Day 14: The next great telescope race

Date posted: February 6, 2009
Written by: Anne Minard
Posted in: 100 Days of Science | Behind the Science | Culture & society | Space science

Artists rendering of the Thirty Meter Telescope

Artist's rendering of the Thirty Meter Telescope

 

Artists rendering of the Giant Magellan Telescope, by Todd Mason.

Artist's rendering of the Giant Magellan Telescope, by Todd Mason

Two teams with United States participation are angling to build the next-generation telescope, which will peer at the very edges of the universe, into galaxies that were created immediately after the Big Bang.

And as a citizen of a country that’s learning how to tighten its belt, I’m going to suggest they get together and build just one.

The team that’s pushing the Giant Magellan Telescope (GMT) has a site in Chile, $130 million of the $700 million it needs, and a pioneering design that will take another two years to complete. Team members think they could complete their telescope by 2018.

The other team wants to build the Thirty Meter Telescope (TMT). Environmental review is ongoing at two separate sites, with final selection expected this summer, and they’ve amassed $300 million of the $1 billion they need. Their design has already been used in the W. M. Keck telescope in Hawaii. The TMT is also shooting for a completion date in 2018.

Meanwhile, European space agencies have conceptualized their own next generation telescope – the European Extremely Large Telescope. The design is in the works, and the machine is slated for completion in – you guessed it: 2018.

Each of the next generation telescopes is being designed to build on the legacy of a rash of smaller telescopes from the 1990s in California, Hawaii and Arizona. The existing telescopes have mirrors in the range of six to 10 meters (18 to 32 feet), and – while they’re making great headway in the nearby universe – they’re only able to make out the largest planets around other stars, and the most luminous distant galaxies.

The newer telescopes will be able to detect much smaller and fainter objects in the sky, opening a window to the most distant, and therefore the oldest, stars and galaxies. Formed within the first billion years of the Big Bang, such objects reveal tantalizing insight into the universe’s infancy.

The GMT will combine eight smaller mirrors to have the resolving power of a single 24.5-meter (80-foot) primary mirror, which will make it three times more powerful than any of the Earth’s existing ground-based optical telescopes. Its domestic partners include the Carnegie Institution for Science, Harvard University, the Smithsonian Institution, Texas A & M University, the University of Arizona, and the University of Texas at Austin. Although the telescope has been in the works since 2003, the formal collaboration was announced today.

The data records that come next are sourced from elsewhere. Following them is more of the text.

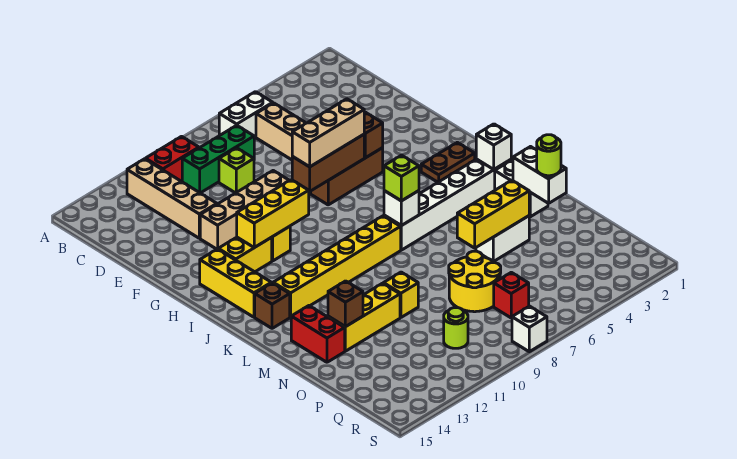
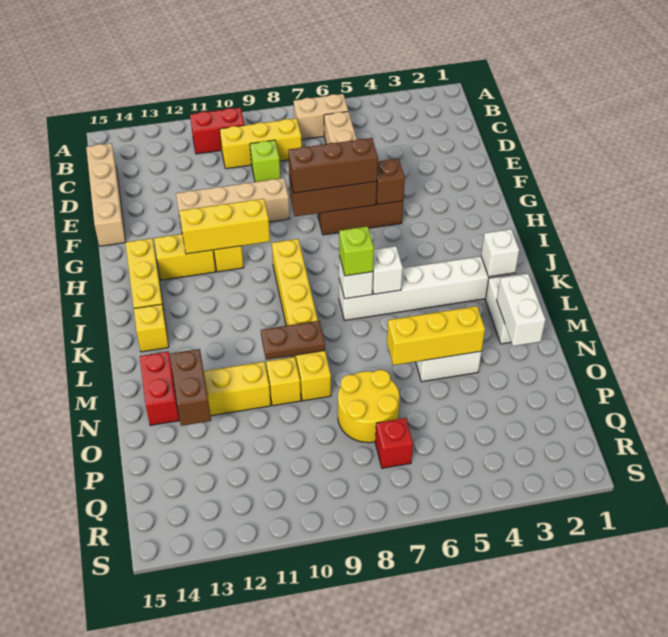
white 1x2 brick [219,92,273,138] -> tan 1x2 brick [294,94,348,140]
tan 1x4 brick [127,159,217,238] -> tan 1x4 brick moved to [86,143,126,246]
green 1x3 brick [182,125,254,193] -> yellow 1x3 brick [220,118,302,169]
tan 1x3 brick [292,99,364,167] -> brown 1x3 brick [288,138,378,193]
brown 1x2 plate [421,142,475,182] -> brown 1x2 plate moved to [261,321,325,360]
yellow 1x6 brick [273,216,401,317] -> yellow 1x6 brick turned to [272,239,331,401]
brown 1x1 brick [255,283,290,328] -> yellow 1x1 brick [134,304,169,352]
lime 1x1 round brick [537,135,561,176] -> none
brown 1x1 brick [328,281,363,327] -> brown 1x2 brick [170,349,211,426]
lime 1x1 round brick [444,308,468,348] -> none
white 1x1 brick [512,306,547,352] -> white 1x1 brick moved to [372,246,403,294]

The Thirty Meter Telescope will combine 492 segments to achieve the power of a single 30-meter (98-foot) mirror design.

Charles Alcock, director of the Harvard-Smithsonian Center for Astrophysics, acknowledged that the two telescopes are headed toward redundancy. The main differences, he said, are in the engineering.

He said the next generation of telescopes is crucial for forward progress in 21st Century astronomy.

“The goal is to start discovering and characterizing planets that might harbor life,” he said. “It’s very clear that we’re going to need the next generation of telescopes to do that.”

And far from being a competition, the real race is to contribute to science, said Charles Blue, a TMT spokesman.

“All next generation observatories would really like to be up and running as soon as possible to meet the scientific demand,” he said.

But when I asked him why the United States teams haven’t pooled their expertise to build a single next-generation telescope, Blue declined to comment.

I’m going to guess that the University of Arizona Mirror Lab is very proud of its ability to work on the giant mirrors that are needed for the GMT, and that there’s pride-fueled rivalry between the two competing designs. Understandable. But perhaps that competitive spirit could be redirected. Pool the United States teams, and compete with Europe if you must. But between you, GMT and TMT, you’ve got the site, the money and the expertise to get the next generation to the starting line. So what are you waiting for – really?